Publication date: December 9, 2014
I received a copy of this book from the publisher through Net Galley for an honest review.
If you’ve found yourself almost inconsolable after your pet died, please know that you re normal. If you’ve found that your family and friends don t seem to understand the level of your grief, please know that, too, is normal. Without comparing our relationships with our pets to those with people, we know that, because of the unique emotional relationships we have with our pets, their deaths produce a level of pain that is difficult to describe. If you relate to any or all of these sentences, this book is for you. We have been there, and most probably will be there again. We will be with you on this journey to help your heart deal with the absence of your cherished companion. Russell, Cole, and John Your relationship with your pet is special it s a bond that is very different than those that human beings share with each other. When a beloved pet passes away, people often resort to incorrect mechanisms to deal with the grief, such as trying to move too quickly past the loss (dismissing the real impact), or even attempting to replace the pet immediately. However, these are merely two myths out of six that the authors discuss and dismantle in The Grief Recovery Handbook for Pet Loss. Based on the authors Grief Recovery Method(r), this book addresses how losing a pet is different from losing a human loved one, and ultimately, how to move on with life.
I was browsing through the new books for request over at Net Galley and came across this title and new I needed to request it. I am a huge animal lover and the only point in my life that didn’t include one or many companion animals was the years I spent in college, even then I had a fish for a few months (the only pet allowed in dorm). If you have pets it is natural that you are going to lose pets; be it to death, surrendering, re-homing or other reason. This loss that we feel over the absence of our friend, no family member is just as devastating as any other sort of loss one can experience. I’ve lost many good friends over the years and with sharing my life with a group of rapidly aging pet now, I know loss is going to be in my near future as well. I needed to read this book.
There is a lot of good advice in this book, and I am inclined to look into their other titles on the topic of loss and grief they have available. Readers need to come to this book with an open mind and be ready to put aside some of the cultural stereo types as to what is acceptable and appropriate behavior when it comes to the loss of a pet. Some of the ideas made me a little uncomfortable, or perhaps I felt foolish when I thought of putting them into practice, but I realized that was just me coming to this from the idea of how we ‘should’ grieve a pet. While I didn’t do all the work they suggested right then, I think I will give it a try next time I have to come to terms with letting a pet go and processing their death. Perhaps it will help.

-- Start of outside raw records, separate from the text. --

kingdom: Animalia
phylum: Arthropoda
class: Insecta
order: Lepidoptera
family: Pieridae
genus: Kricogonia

I liked how the authors of this book respected the bond between pet, of any type, and their owner. It felt that they truly wished to honor those connections that become so important in our lives. Many of the ideas in these pages helped me to understand much of my past behavior and reactions to loss. I am seeing some of the events of my past with a different light and I think I will also be a more compassionate person the next time I go to comfort someone else over their loss as well.

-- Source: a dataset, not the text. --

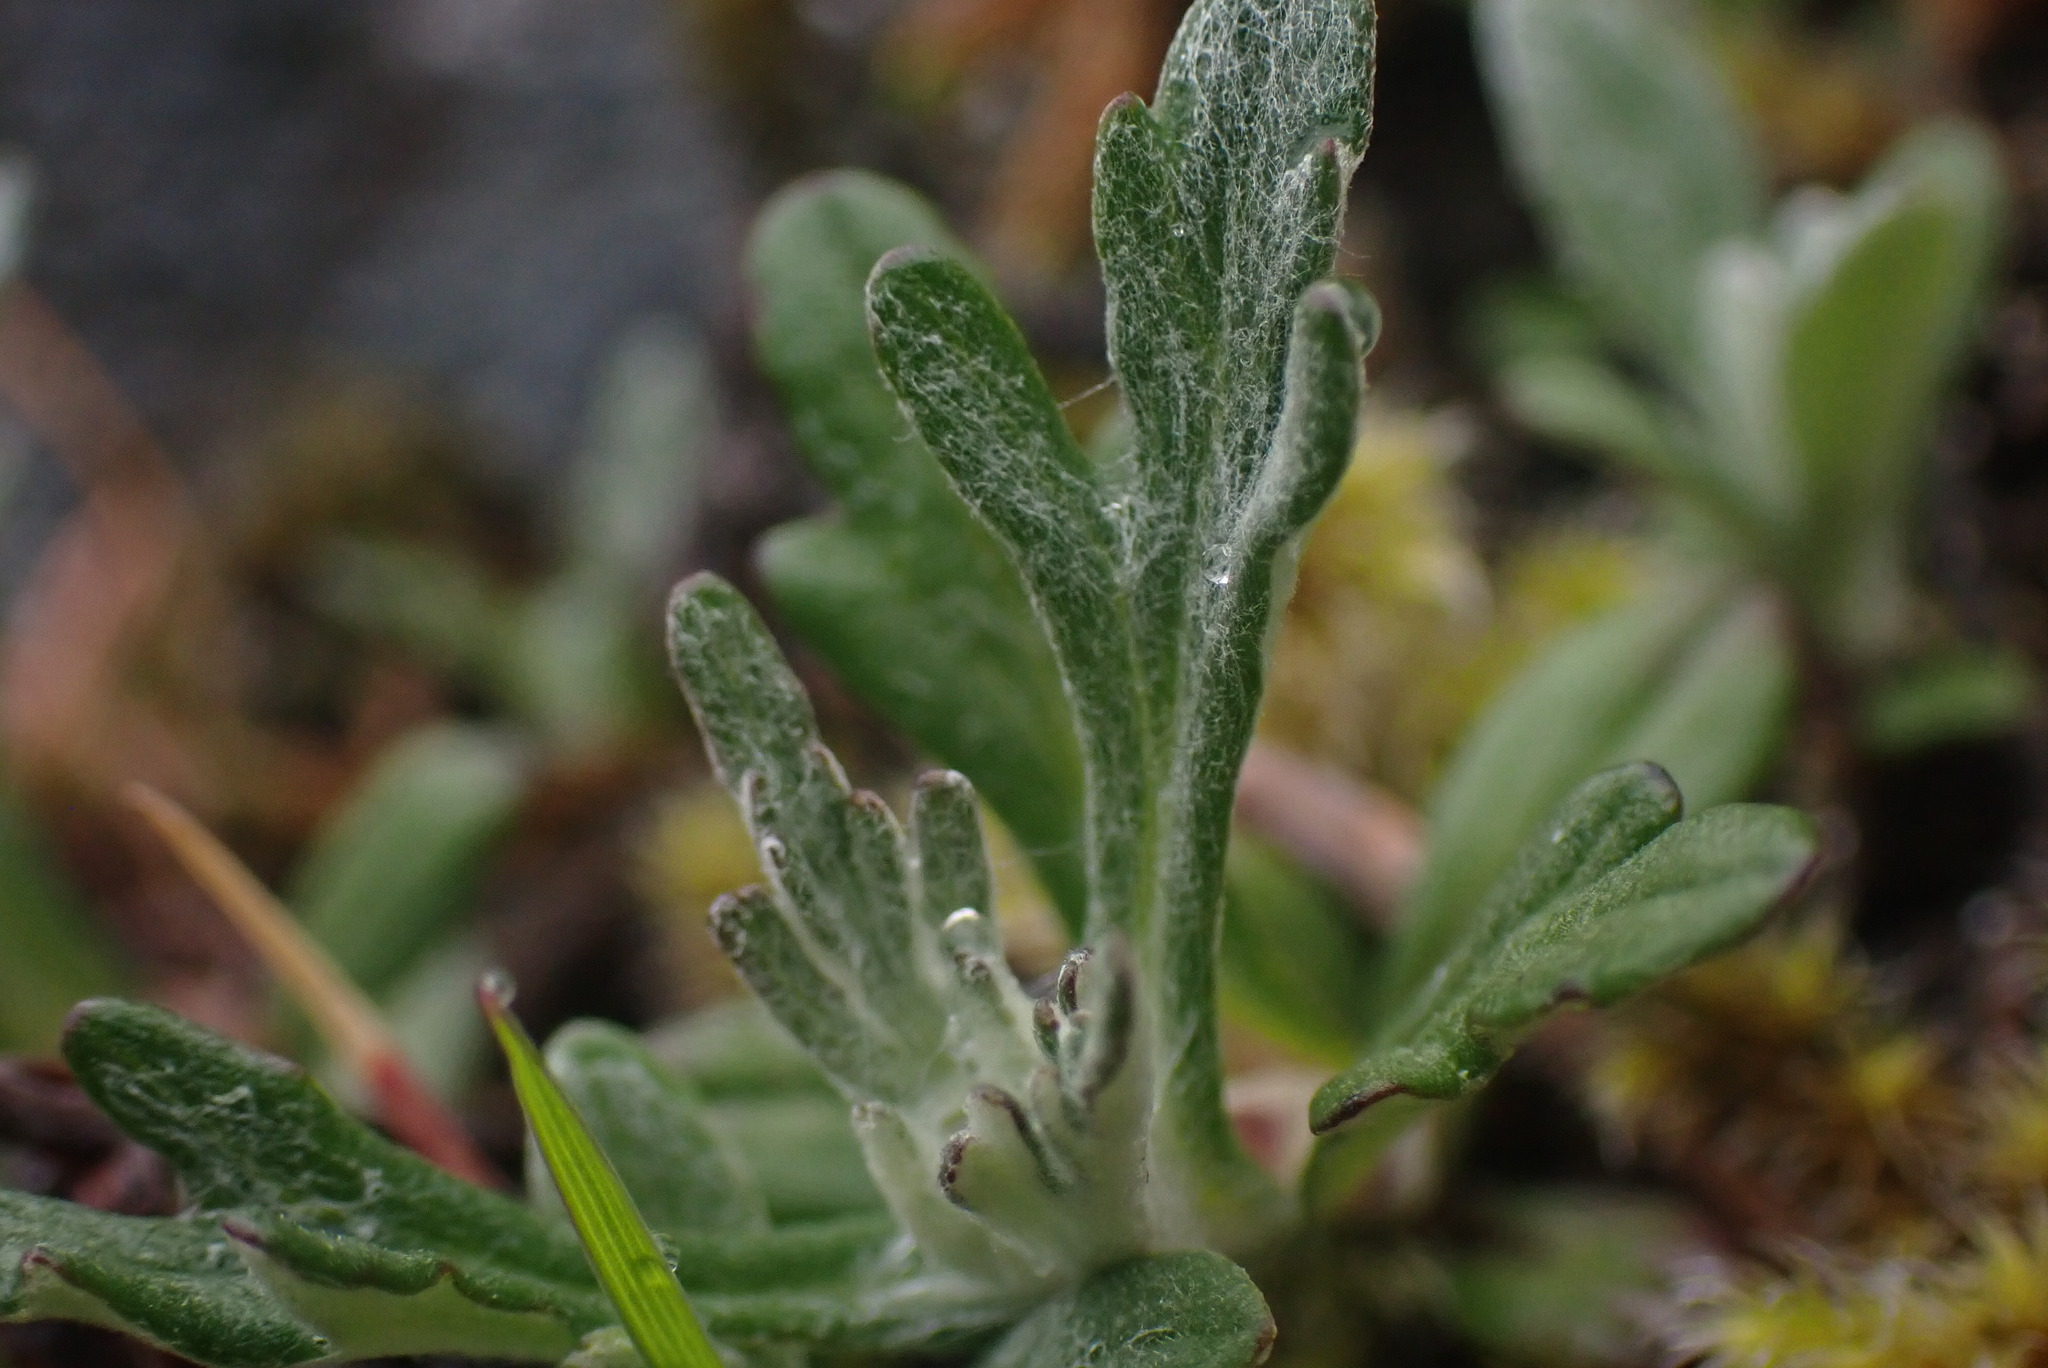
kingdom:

I liked how the book was structured as well. It started the reader off slowly, encouraging them to re-read and take the process slowly. The exercises start off rather analytic at first, which gives the griever a safe zone to start exploring the death and loss, and then the text moves into the deeper issues and has the reader face some of their stronger emotions in non-judgmental way. The personal examples provided helped a lot as well, it gave the reader a way to see that the authors had themselves experienced a similar loss and had taken these steps too. I think it helped the reader empathize and appreciate the advice being given better.